In the league’s third season, the Vikings were once again expected to vie for the league title as Lockyear and David Brosmer were now sixth graders and Chris Brosmer was a fifth grader.

Monks knew they were good, but worried that perhaps his players were starting to believe it as well. His concerns were heightened when he felt they were merely going through the motions during a game against the league doormat Cowboys in which they led only 21-0 after two quarters.

While the Cowboys sat in the shade sipping cool drinks at halftime, Monks ran his defending champs up a hill behind Chandler Elementary where the games were played. Monks got their attention. After a much crisper 28-point second half, the Vikings cruised to a 49-0 victory, their biggest winning margin of the season.

With their focus renewed, the Vikings once again stormed to an undefeated 6-0 regular season and a spot in the Castle Bowl, where they would face the Newburgh Raiders.

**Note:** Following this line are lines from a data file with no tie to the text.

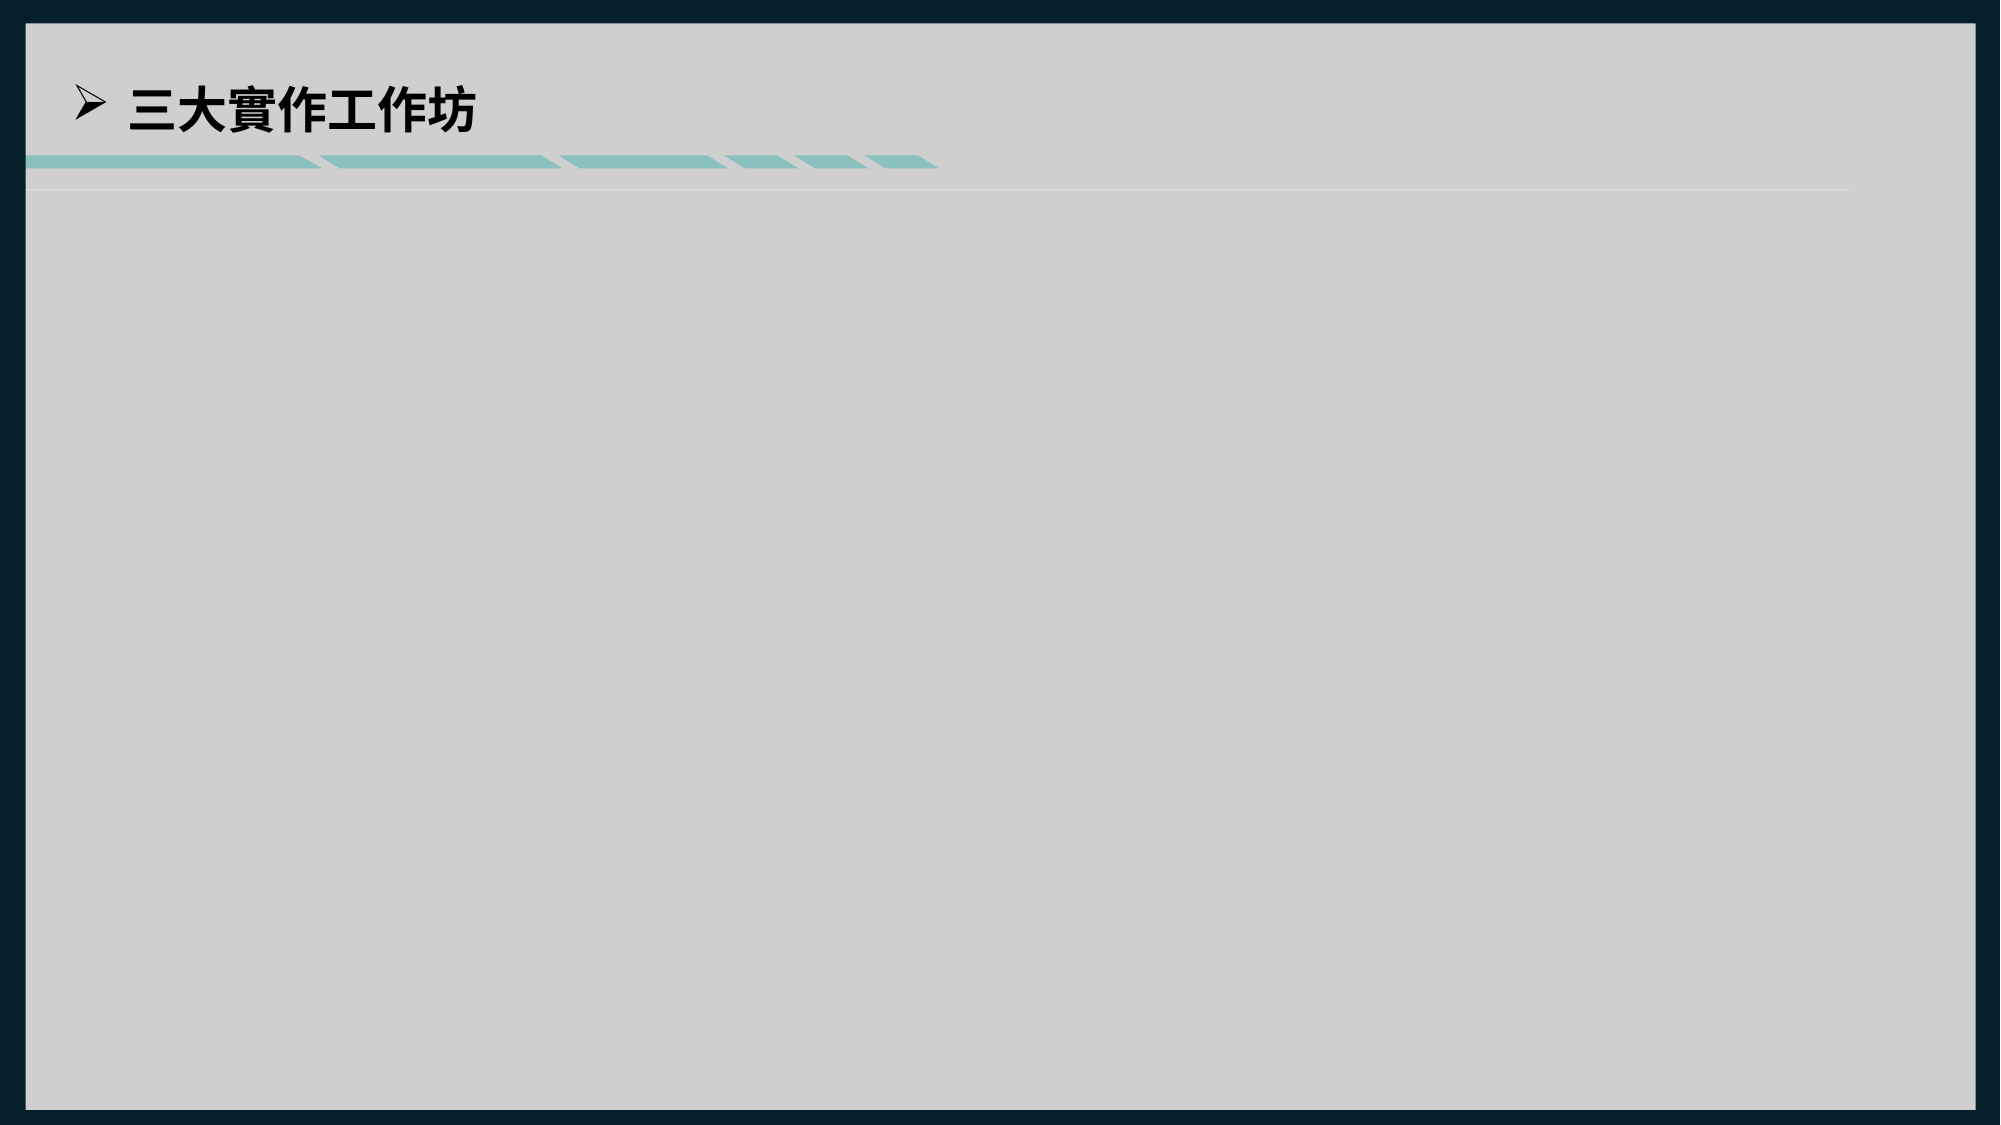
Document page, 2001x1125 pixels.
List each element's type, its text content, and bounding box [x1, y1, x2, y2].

text_box [27, 24, 1974, 1109]
text_box [0, 0, 2000, 1125]
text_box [0, 155, 939, 169]
text_box 三大實作工作坊 [56, 71, 493, 146]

In three seasons of organized football, Lockyear and David Brosmer had now won 18 games while losing only one (a 94.7 percent winning percentage). Still, Monks knew beating the Raiders would be a daunting task, especially since they were led by a quarterback who was as big as the Vikings’ biggest lineman. Practicing all week well past dark on a field lit by automobile headlights, the Vikings prepared for the game.

The Raiders had squeaked by a Newburgh Chiefs team led by a hard-as-nails running back named Joe Dillman to reach the championship game. Dillman, whose father owned an auto body repair shop in Evansville, had grown up in Newburgh and attended St. John’s Catholic School. Dillman — a man among boys — was the kind of running back who inflicted pain and brought stars. Most of his friends would swear that Dillman had six-pack abs and hair on his chest in fifth grade.

“You didn’t really tackle Joe,” Neil Chapman said. “He just ran over you and hopefully fell down in the process.”

The Raiders were quarterbacked by first-year player Mike Davis, who had lived his early years in Boonville where his father was a Baptist minister. Davis had spent a good part of the summer after fifth grade begging his skeptical mother to allow him to play tackle football that fall. The game was nothing new to the tall, angular Davis. He had been playing backyard football for years, but he wasn’t prepared for the organized game — at least when it came to footwear. The embarrassed Davis showed up for his first practice wearing metal baseball cleats. The embarrassment wouldn’t last long. By his second practice, he had the right cleats and was about to have his football career defined for him as the coaches lined the entire team up and had them each throw a dozen passes. They were looking for a quarterback, and they quickly found one in Davis. One of the biggest players on his team, the 98-pound Davis barely qualified for playing quarterback in the league, which had a 100-pound weight limit for skill-position players.

In the summer before 11th grade, Davis sat around the kitchen table at the Brosmer household in Chandler with David and Chris shooting the breeze. They had always been a business-like team, concerned more with winning the next game rather than looking too far ahead, but in this moment of levity, they allowed themselves to dream a little.

With their junior season coming, they would be playing for the varsity, teaming up with the seniors who had themselves blazed a trail of countless victories. They surmised that they were about to form a team that wouldn’t know how to lose. Davis and the elder Brosmer came to the conclusion that given the strength of the junior and senior squads, there was no reason to doubt that both teams would be top contenders.

“We believed we could win the championship not only our junior season but also our senior season,” Davis said. “We were bragging that we could win two state championships.”

Chris, who had been sitting quietly at the table hanging on every word, suddenly blurted, “That means I’m going to win three!”

The table broke into raucous laughter.

“We felt it was doable,” Davis said. “It was a dream, but a possible dream. It was a dream within our grasp.”